98: Samsung Demos Awesome 24-SSD RAID
You’d have to be crazy to build a 24-drive RAID array. Crazy like a fox, as Samsung showed us when the company strung together 24 SSDs to create 6TB of solid state storage, with a theoretical throughput of 2GB/s. The video of the escapade got more than 2.6 million views, and even though the drives weren’t all technically on the same controller (two RAID controllers along with all of the motherboard’s onboard ports were used), it proved that SSDs are serious business.
97: Vandals Sever Fiber Optic Cables in Silicon Valley—Disconnect Many
AT&T, Sprint, and Verizon subscribers all suffered when vandals lifted a manhole cover, went underground, and slashed up to 10 fiber optic cables. The ensuing outage affected landline (including 911) and cellular networks, as well as Internet access. As a result of the September 11 terrorist attacks, AT&T’s networks were declared National Critical Infrastructures because of their role in national security. AT&T offered up a $100,000 reward for information leading to the arrest and conviction of the culprits, but no one has been charged.
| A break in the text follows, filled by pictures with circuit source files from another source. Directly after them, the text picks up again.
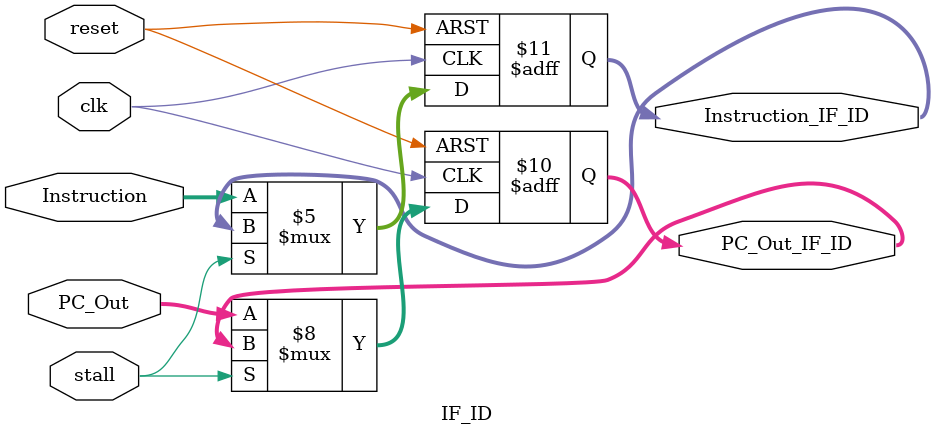
<source format=v>
`timescale 1ns / 1ps


module IF_ID(
    input clk, reset,stall,
    input [63:0] PC_Out,
    input [31:0] Instruction,
    output reg [63:0] PC_Out_IF_ID,
    output reg [31:0] Instruction_IF_ID
    );
    
    always @(posedge clk or posedge reset) 
    begin
        if (reset == 1)     //reset values to 0 if reset initiated
            begin
                Instruction_IF_ID <= 0; 
                PC_Out_IF_ID <= 0;
            end
         else if (stall == 1) 
            begin
                PC_Out_IF_ID <= PC_Out_IF_ID; 
                Instruction_IF_ID <= Instruction_IF_ID;
            end
        else                //forward values to register otherwise
            begin
                Instruction_IF_ID <= Instruction; 
                PC_Out_IF_ID <= PC_Out;
            end
    end
endmodule
</source>
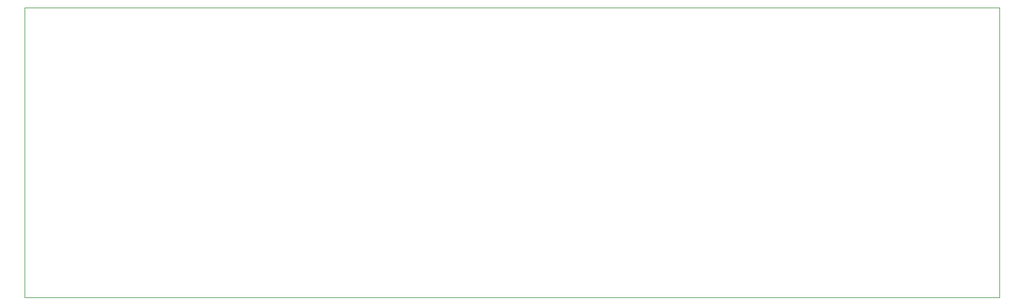
<source format=gbr>
G04 #@! TF.GenerationSoftware,KiCad,Pcbnew,7.0.2-6a45011f42~172~ubuntu22.04.1*
G04 #@! TF.CreationDate,2023-05-11T11:42:15-04:00*
G04 #@! TF.ProjectId,PCB_Design,5043425f-4465-4736-9967-6e2e6b696361,rev?*
G04 #@! TF.SameCoordinates,Original*
G04 #@! TF.FileFunction,Profile,NP*
%FSLAX46Y46*%
G04 Gerber Fmt 4.6, Leading zero omitted, Abs format (unit mm)*
G04 Created by KiCad (PCBNEW 7.0.2-6a45011f42~172~ubuntu22.04.1) date 2023-05-11 11:42:15*
%MOMM*%
%LPD*%
G01*
G04 APERTURE LIST*
G04 #@! TA.AperFunction,Profile*
%ADD10C,0.100000*%
G04 #@! TD*
G04 APERTURE END LIST*
D10*
X69088000Y-64262000D02*
X210058000Y-64262000D01*
X210058000Y-106172000D01*
X69088000Y-106172000D01*
X69088000Y-64262000D01*
M02*

</source>
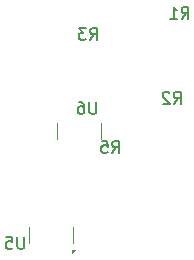
<source format=gbr>
%TF.GenerationSoftware,KiCad,Pcbnew,9.0.0*%
%TF.CreationDate,2025-03-11T18:34:41+03:00*%
%TF.ProjectId,Shield_Emergent_4,53686965-6c64-45f4-956d-657267656e74,rev?*%
%TF.SameCoordinates,Original*%
%TF.FileFunction,Legend,Bot*%
%TF.FilePolarity,Positive*%
%FSLAX46Y46*%
G04 Gerber Fmt 4.6, Leading zero omitted, Abs format (unit mm)*
G04 Created by KiCad (PCBNEW 9.0.0) date 2025-03-11 18:34:41*
%MOMM*%
%LPD*%
G01*
G04 APERTURE LIST*
%ADD10C,0.150000*%
%ADD11C,0.120000*%
G04 APERTURE END LIST*
D10*
X16276666Y-20554819D02*
X16609999Y-20078628D01*
X16848094Y-20554819D02*
X16848094Y-19554819D01*
X16848094Y-19554819D02*
X16467142Y-19554819D01*
X16467142Y-19554819D02*
X16371904Y-19602438D01*
X16371904Y-19602438D02*
X16324285Y-19650057D01*
X16324285Y-19650057D02*
X16276666Y-19745295D01*
X16276666Y-19745295D02*
X16276666Y-19888152D01*
X16276666Y-19888152D02*
X16324285Y-19983390D01*
X16324285Y-19983390D02*
X16371904Y-20031009D01*
X16371904Y-20031009D02*
X16467142Y-20078628D01*
X16467142Y-20078628D02*
X16848094Y-20078628D01*
X15895713Y-19650057D02*
X15848094Y-19602438D01*
X15848094Y-19602438D02*
X15752856Y-19554819D01*
X15752856Y-19554819D02*
X15514761Y-19554819D01*
X15514761Y-19554819D02*
X15419523Y-19602438D01*
X15419523Y-19602438D02*
X15371904Y-19650057D01*
X15371904Y-19650057D02*
X15324285Y-19745295D01*
X15324285Y-19745295D02*
X15324285Y-19840533D01*
X15324285Y-19840533D02*
X15371904Y-19983390D01*
X15371904Y-19983390D02*
X15943332Y-20554819D01*
X15943332Y-20554819D02*
X15324285Y-20554819D01*
X3601904Y-31824819D02*
X3601904Y-32634342D01*
X3601904Y-32634342D02*
X3554285Y-32729580D01*
X3554285Y-32729580D02*
X3506666Y-32777200D01*
X3506666Y-32777200D02*
X3411428Y-32824819D01*
X3411428Y-32824819D02*
X3220952Y-32824819D01*
X3220952Y-32824819D02*
X3125714Y-32777200D01*
X3125714Y-32777200D02*
X3078095Y-32729580D01*
X3078095Y-32729580D02*
X3030476Y-32634342D01*
X3030476Y-32634342D02*
X3030476Y-31824819D01*
X2078095Y-31824819D02*
X2554285Y-31824819D01*
X2554285Y-31824819D02*
X2601904Y-32301009D01*
X2601904Y-32301009D02*
X2554285Y-32253390D01*
X2554285Y-32253390D02*
X2459047Y-32205771D01*
X2459047Y-32205771D02*
X2220952Y-32205771D01*
X2220952Y-32205771D02*
X2125714Y-32253390D01*
X2125714Y-32253390D02*
X2078095Y-32301009D01*
X2078095Y-32301009D02*
X2030476Y-32396247D01*
X2030476Y-32396247D02*
X2030476Y-32634342D01*
X2030476Y-32634342D02*
X2078095Y-32729580D01*
X2078095Y-32729580D02*
X2125714Y-32777200D01*
X2125714Y-32777200D02*
X2220952Y-32824819D01*
X2220952Y-32824819D02*
X2459047Y-32824819D01*
X2459047Y-32824819D02*
X2554285Y-32777200D01*
X2554285Y-32777200D02*
X2601904Y-32729580D01*
X16946666Y-13354819D02*
X17279999Y-12878628D01*
X17518094Y-13354819D02*
X17518094Y-12354819D01*
X17518094Y-12354819D02*
X17137142Y-12354819D01*
X17137142Y-12354819D02*
X17041904Y-12402438D01*
X17041904Y-12402438D02*
X16994285Y-12450057D01*
X16994285Y-12450057D02*
X16946666Y-12545295D01*
X16946666Y-12545295D02*
X16946666Y-12688152D01*
X16946666Y-12688152D02*
X16994285Y-12783390D01*
X16994285Y-12783390D02*
X17041904Y-12831009D01*
X17041904Y-12831009D02*
X17137142Y-12878628D01*
X17137142Y-12878628D02*
X17518094Y-12878628D01*
X15994285Y-13354819D02*
X16565713Y-13354819D01*
X16279999Y-13354819D02*
X16279999Y-12354819D01*
X16279999Y-12354819D02*
X16375237Y-12497676D01*
X16375237Y-12497676D02*
X16470475Y-12592914D01*
X16470475Y-12592914D02*
X16565713Y-12640533D01*
X9186666Y-15154819D02*
X9519999Y-14678628D01*
X9758094Y-15154819D02*
X9758094Y-14154819D01*
X9758094Y-14154819D02*
X9377142Y-14154819D01*
X9377142Y-14154819D02*
X9281904Y-14202438D01*
X9281904Y-14202438D02*
X9234285Y-14250057D01*
X9234285Y-14250057D02*
X9186666Y-14345295D01*
X9186666Y-14345295D02*
X9186666Y-14488152D01*
X9186666Y-14488152D02*
X9234285Y-14583390D01*
X9234285Y-14583390D02*
X9281904Y-14631009D01*
X9281904Y-14631009D02*
X9377142Y-14678628D01*
X9377142Y-14678628D02*
X9758094Y-14678628D01*
X8853332Y-14154819D02*
X8234285Y-14154819D01*
X8234285Y-14154819D02*
X8567618Y-14535771D01*
X8567618Y-14535771D02*
X8424761Y-14535771D01*
X8424761Y-14535771D02*
X8329523Y-14583390D01*
X8329523Y-14583390D02*
X8281904Y-14631009D01*
X8281904Y-14631009D02*
X8234285Y-14726247D01*
X8234285Y-14726247D02*
X8234285Y-14964342D01*
X8234285Y-14964342D02*
X8281904Y-15059580D01*
X8281904Y-15059580D02*
X8329523Y-15107200D01*
X8329523Y-15107200D02*
X8424761Y-15154819D01*
X8424761Y-15154819D02*
X8710475Y-15154819D01*
X8710475Y-15154819D02*
X8805713Y-15107200D01*
X8805713Y-15107200D02*
X8853332Y-15059580D01*
X9701904Y-20404819D02*
X9701904Y-21214342D01*
X9701904Y-21214342D02*
X9654285Y-21309580D01*
X9654285Y-21309580D02*
X9606666Y-21357200D01*
X9606666Y-21357200D02*
X9511428Y-21404819D01*
X9511428Y-21404819D02*
X9320952Y-21404819D01*
X9320952Y-21404819D02*
X9225714Y-21357200D01*
X9225714Y-21357200D02*
X9178095Y-21309580D01*
X9178095Y-21309580D02*
X9130476Y-21214342D01*
X9130476Y-21214342D02*
X9130476Y-20404819D01*
X8225714Y-20404819D02*
X8416190Y-20404819D01*
X8416190Y-20404819D02*
X8511428Y-20452438D01*
X8511428Y-20452438D02*
X8559047Y-20500057D01*
X8559047Y-20500057D02*
X8654285Y-20642914D01*
X8654285Y-20642914D02*
X8701904Y-20833390D01*
X8701904Y-20833390D02*
X8701904Y-21214342D01*
X8701904Y-21214342D02*
X8654285Y-21309580D01*
X8654285Y-21309580D02*
X8606666Y-21357200D01*
X8606666Y-21357200D02*
X8511428Y-21404819D01*
X8511428Y-21404819D02*
X8320952Y-21404819D01*
X8320952Y-21404819D02*
X8225714Y-21357200D01*
X8225714Y-21357200D02*
X8178095Y-21309580D01*
X8178095Y-21309580D02*
X8130476Y-21214342D01*
X8130476Y-21214342D02*
X8130476Y-20976247D01*
X8130476Y-20976247D02*
X8178095Y-20881009D01*
X8178095Y-20881009D02*
X8225714Y-20833390D01*
X8225714Y-20833390D02*
X8320952Y-20785771D01*
X8320952Y-20785771D02*
X8511428Y-20785771D01*
X8511428Y-20785771D02*
X8606666Y-20833390D01*
X8606666Y-20833390D02*
X8654285Y-20881009D01*
X8654285Y-20881009D02*
X8701904Y-20976247D01*
X11066666Y-24704819D02*
X11399999Y-24228628D01*
X11638094Y-24704819D02*
X11638094Y-23704819D01*
X11638094Y-23704819D02*
X11257142Y-23704819D01*
X11257142Y-23704819D02*
X11161904Y-23752438D01*
X11161904Y-23752438D02*
X11114285Y-23800057D01*
X11114285Y-23800057D02*
X11066666Y-23895295D01*
X11066666Y-23895295D02*
X11066666Y-24038152D01*
X11066666Y-24038152D02*
X11114285Y-24133390D01*
X11114285Y-24133390D02*
X11161904Y-24181009D01*
X11161904Y-24181009D02*
X11257142Y-24228628D01*
X11257142Y-24228628D02*
X11638094Y-24228628D01*
X10161904Y-23704819D02*
X10638094Y-23704819D01*
X10638094Y-23704819D02*
X10685713Y-24181009D01*
X10685713Y-24181009D02*
X10638094Y-24133390D01*
X10638094Y-24133390D02*
X10542856Y-24085771D01*
X10542856Y-24085771D02*
X10304761Y-24085771D01*
X10304761Y-24085771D02*
X10209523Y-24133390D01*
X10209523Y-24133390D02*
X10161904Y-24181009D01*
X10161904Y-24181009D02*
X10114285Y-24276247D01*
X10114285Y-24276247D02*
X10114285Y-24514342D01*
X10114285Y-24514342D02*
X10161904Y-24609580D01*
X10161904Y-24609580D02*
X10209523Y-24657200D01*
X10209523Y-24657200D02*
X10304761Y-24704819D01*
X10304761Y-24704819D02*
X10542856Y-24704819D01*
X10542856Y-24704819D02*
X10638094Y-24657200D01*
X10638094Y-24657200D02*
X10685713Y-24609580D01*
D11*
%TO.C,U5*%
X3989999Y-31025000D02*
X3989999Y-32375000D01*
X7710001Y-31025000D02*
X7710001Y-32375000D01*
X7620000Y-33200000D02*
X7620000Y-32920000D01*
X7900000Y-32920000D01*
X7620000Y-33200000D01*
G36*
X7620000Y-33200000D02*
G01*
X7620000Y-32920000D01*
X7900000Y-32920000D01*
X7620000Y-33200000D01*
G37*
%TO.C,U6*%
X6359999Y-22205000D02*
X6359999Y-23555000D01*
X10080001Y-22205000D02*
X10080001Y-23555000D01*
X9990000Y-24380000D02*
X9990000Y-24100000D01*
X10270000Y-24100000D01*
X9990000Y-24380000D01*
G36*
X9990000Y-24380000D02*
G01*
X9990000Y-24100000D01*
X10270000Y-24100000D01*
X9990000Y-24380000D01*
G37*
%TD*%
M02*

</source>
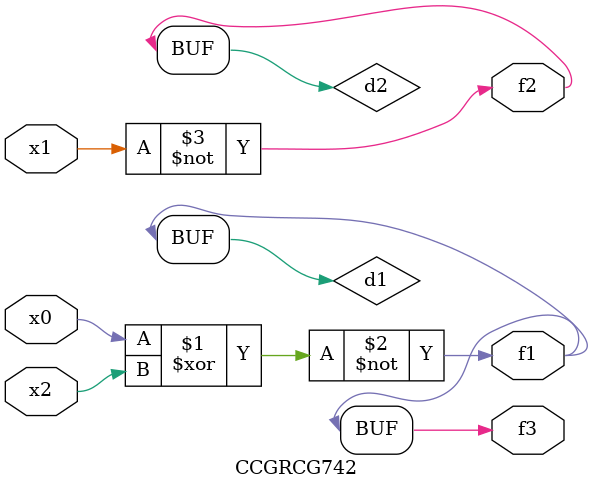
<source format=v>
module CCGRCG742(
	input x0, x1, x2,
	output f1, f2, f3
);

	wire d1, d2, d3;

	xnor (d1, x0, x2);
	nand (d2, x1);
	nor (d3, x1, x2);
	assign f1 = d1;
	assign f2 = d2;
	assign f3 = d1;
endmodule

</source>
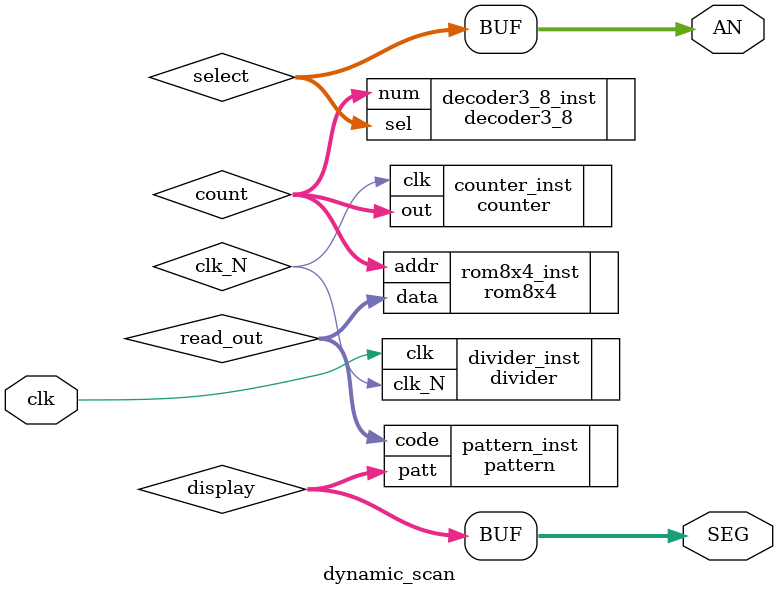
<source format=v>
module dynamic_scan(clk, SEG, AN);
    input clk; // ÏµÍ³Ê±ÖÓ
    output reg [7:0] SEG; // ·Ö±ð¶ÔÓ¦ CA¡¢ CB¡¢ CC¡¢ CD¡¢ CE¡¢ CF¡¢ CG ºÍ DP
    output reg [7:0] AN; // 8 Î»ÊýÂë¹ÜÆ¬Ñ¡ÐÅºÅ
    parameter N = 100_000_000;

    wire clk_N;
    divider #(N) divider_inst(
        .clk(clk),
        .clk_N(clk_N)
    );

    wire [2:0] count;
    counter counter_inst(
        .clk(clk_N),
        .out(count)
    );

    wire [3:0] read_out;
    rom8x4 rom8x4_inst(
        .addr(count),
        .data(read_out)
    );

    wire [7:0] select;
    decoder3_8 decoder3_8_inst(
        .num(count),
        .sel(select)
    );

    wire [7:0] display;
    pattern pattern_inst(
        .code(read_out),
        .patt(display)
    );

    always @(*) begin
        AN<=select;
        SEG<=display;
    end
endmodule
</source>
96: Walt Mosspuppet Is the Only Tech Journalist in the World
Hoggworks Studios’ plushy impersonation of the Wall Street Journal’s technology columnist is the best fake tech luminary since Fake Steve Jobs. In a series of web videos, the egomaniacal puppet slurs angry rants about Microsoft and Google while unabashedly praising Apple—often while inebriated.
95: Pirated Wolverine Movie A Huge Hit A Month Before Its Theatrical Release
Twentieth Century Fox got its undergarments in a bunch when an “incomplete and early version” of ‘X-Men Origins: Wolverine’ leaked to the Web a month before it appeared on the big screen. Missing effects didn’t seem to bother the hundreds of thousands of viewers who downloaded the movie in a 24 hour span. But what really pushed Fox over the edge was when 10-year Foxnews.com entertainment columnist Roger Friedman posted a review of the leaked film with rhetoric that seemingly made light of piracy. Friedman was promptly terminated.
94: Woman Arrested under New Cyberbullying Law
Missouri citizen Elizabeth Thrasher took her vendetta too far by posting a fake "Casual Encounters" Craigslist ad for a 17-year-old girl. Because a recent law made cyberbullying a criminal offense, Thrasher was arrested on felony charges.
According to the complaint, Thrasher allegedly posted the 17-year-old girl’s cell phone number, email address, and a photo obtained from her MySpace page. If convicted, Thrasher, who is currently out on bail and forbidden to access the Internet, could receive a $5,000 fine and up to four years in prison.
93: Facebook and Twitter Worth $12 Billion
Through several rounds of funding, two of the fastest-growing social networking hotspots on the web came to be worth nearly $12 billion combined. That’s especially remarkable in Twitter’s case, considering it doesn’t yet have a strong business model for making money. But that doesn’t matter to investors, who see the potential in a service that increased its membership 15-fold from one year ago. And Facebook doesn’t appear to be slowing down in the slightest as it leaves MySpace in the dust.
92: Google Shocks Android Mod Community with Cease and Desist
Google threatened popular Android ROM developer Cyanogen with legal action because he included some proprietary Google apps—like Market, Gmail, and YouTube—in his ROMs. Google was entirely in its legal right to stand firm on the issue, even if popular opinion is that it should have turned the other cheek. For a while, it looked like Google’s stance would put an end to third-party ROMs, but it didn’t take long for Cyanogen to start churning out ROMs without including the closed-source apps.
91: Best GPU before the Radeon HD 5870: Nvidia GeForce GTX 295
With a pair of GT200 GPUs, each boasting 896MB of GDDR3 memory, and a sexy black plastic enclosure, the GTX 295 sat atop our high-end GPU recommendation, at least until ATI launched the Radeon HD 5870.